Die Gründe für die geringe Biobeteiligung der Betriebe in Südtirol sind laut Betriebsleiter hauptsächlich wirtschaftlicher Natur. Ein hoher Preis für die konventionell produzierte Milch, das hohe Milchkontingent und der hohe Tierbesatz der Betriebe beziehungsweise die fehlenden Vermarktungsstrukturen und die mangelnde Bereitschaft der Konsumenten, biologisch erzeugte Produkte zu kaufen, werden als Gründe genannt. Das mangelnde Fachwissen über die biologische Grünlandwirtschaft unter den Landwirten und die fehlende Konsumenteninformation sind in den Augen der befragten Betriebsleiter ebenso dafür verantwortlich wie die zu geringe Unterstützung seitens der Verantwortlichen in Politik und Verwaltung in Form von deutlichen Absichtserklärungen und konkret ausgestalteter Fördermaßnahmen für den biologischen Landbau.

Fazit:


Soll in Südtirol der Anteil an Biobetriebe ausgebaut werden, muss seitens der Politik und Verwaltung durch höhere Förderungsausgestaltung für biologische Produktion und durch eindeutige Aussagen zum biologischen Anbau mehr Bereitschaft zur Entwicklung der biologischen Grünlandwirtschaft signalisiert werden.

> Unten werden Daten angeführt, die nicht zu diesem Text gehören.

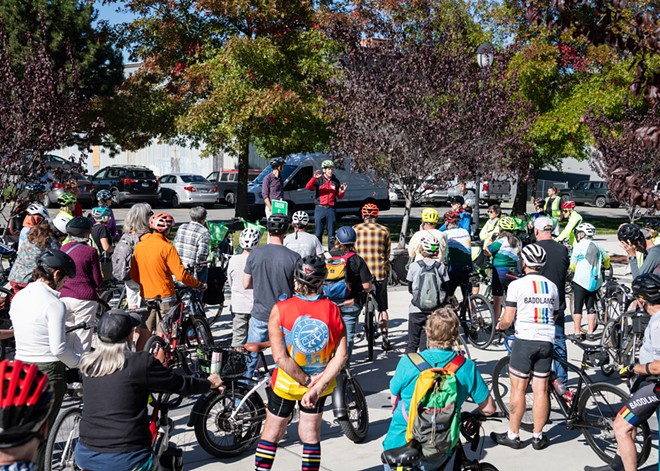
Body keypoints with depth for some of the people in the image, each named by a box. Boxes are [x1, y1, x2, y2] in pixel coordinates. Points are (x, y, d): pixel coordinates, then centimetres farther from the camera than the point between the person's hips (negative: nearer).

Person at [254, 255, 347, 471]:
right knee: (310, 435, 17)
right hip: (321, 383, 2)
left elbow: (280, 357, -22)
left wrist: (306, 380, -13)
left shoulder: (280, 309, -19)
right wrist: (317, 386, -17)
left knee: (272, 433, 16)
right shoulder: (332, 310, -14)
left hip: (286, 383, -1)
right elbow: (341, 356, -17)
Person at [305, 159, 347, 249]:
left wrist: (342, 192, -7)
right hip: (320, 208, -2)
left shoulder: (335, 181, 9)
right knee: (319, 233, 3)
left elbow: (339, 197, 15)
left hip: (331, 209, 2)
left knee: (331, 233, 5)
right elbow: (308, 187, -15)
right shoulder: (319, 180, 1)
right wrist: (314, 178, -30)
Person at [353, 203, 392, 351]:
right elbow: (387, 254, 6)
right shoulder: (384, 230, 0)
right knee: (382, 307, 11)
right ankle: (385, 338, 11)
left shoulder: (355, 229, -2)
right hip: (380, 272, 1)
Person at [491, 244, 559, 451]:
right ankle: (538, 436, 15)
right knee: (541, 390, 8)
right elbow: (554, 316, 15)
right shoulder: (552, 286, 9)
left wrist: (499, 325, 14)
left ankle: (513, 435, 11)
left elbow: (507, 319, -8)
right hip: (546, 342, 4)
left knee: (518, 389, 4)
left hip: (524, 340, -4)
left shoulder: (517, 285, -7)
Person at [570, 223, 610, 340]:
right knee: (591, 307, 12)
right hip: (595, 282, 5)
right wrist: (604, 268, 42)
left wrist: (573, 271, 19)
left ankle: (577, 332, 3)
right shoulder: (597, 247, 7)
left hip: (581, 281, -5)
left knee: (577, 307, 3)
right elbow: (606, 259, 22)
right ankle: (590, 332, 12)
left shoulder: (579, 246, -8)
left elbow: (572, 266, -4)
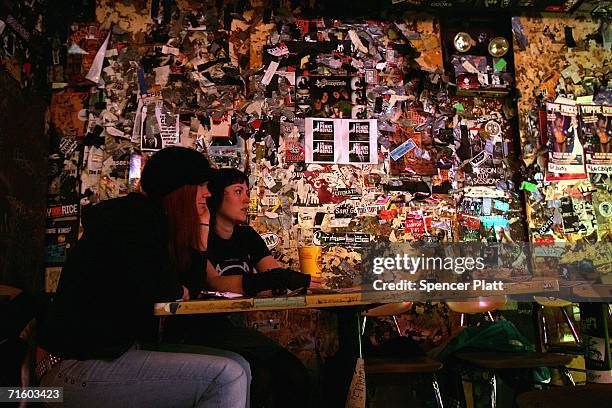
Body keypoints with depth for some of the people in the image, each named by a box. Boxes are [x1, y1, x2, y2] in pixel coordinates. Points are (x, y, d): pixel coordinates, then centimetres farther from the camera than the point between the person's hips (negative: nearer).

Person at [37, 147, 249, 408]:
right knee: (226, 377, -23)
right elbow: (143, 285, -26)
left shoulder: (154, 220, 15)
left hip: (117, 350, 10)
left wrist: (202, 225, 16)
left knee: (238, 365, 0)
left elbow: (191, 283, 17)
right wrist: (176, 290, -4)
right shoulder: (137, 214, -13)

Ein Beispiel dafür wäre die Unterstützung regionaler Verarbeitungs- und Vermarktungsstrukturen für biologische Erzeugnisse und deren Bevorzugung beim Einsatz in öffentlichen Einrichtungen. Der Einsatz von regional und biologisch erzeugten Milchprodukten in der Versorgung von Krankenhäusern, Schulen und Kindergärten entspricht der Umsetzung des Protokolls von Kyoto (im Sinn der Förderung nachhaltiger und den CO² Ausstoß minimierender Produktionsverfahren). Die Umstellung auf biologischen Landbau des Schulbetriebes an der Landwirtschaftsschule Salern ist als Meilenstein in der Entwicklung des Bioanbaus für Südtirol zu werten.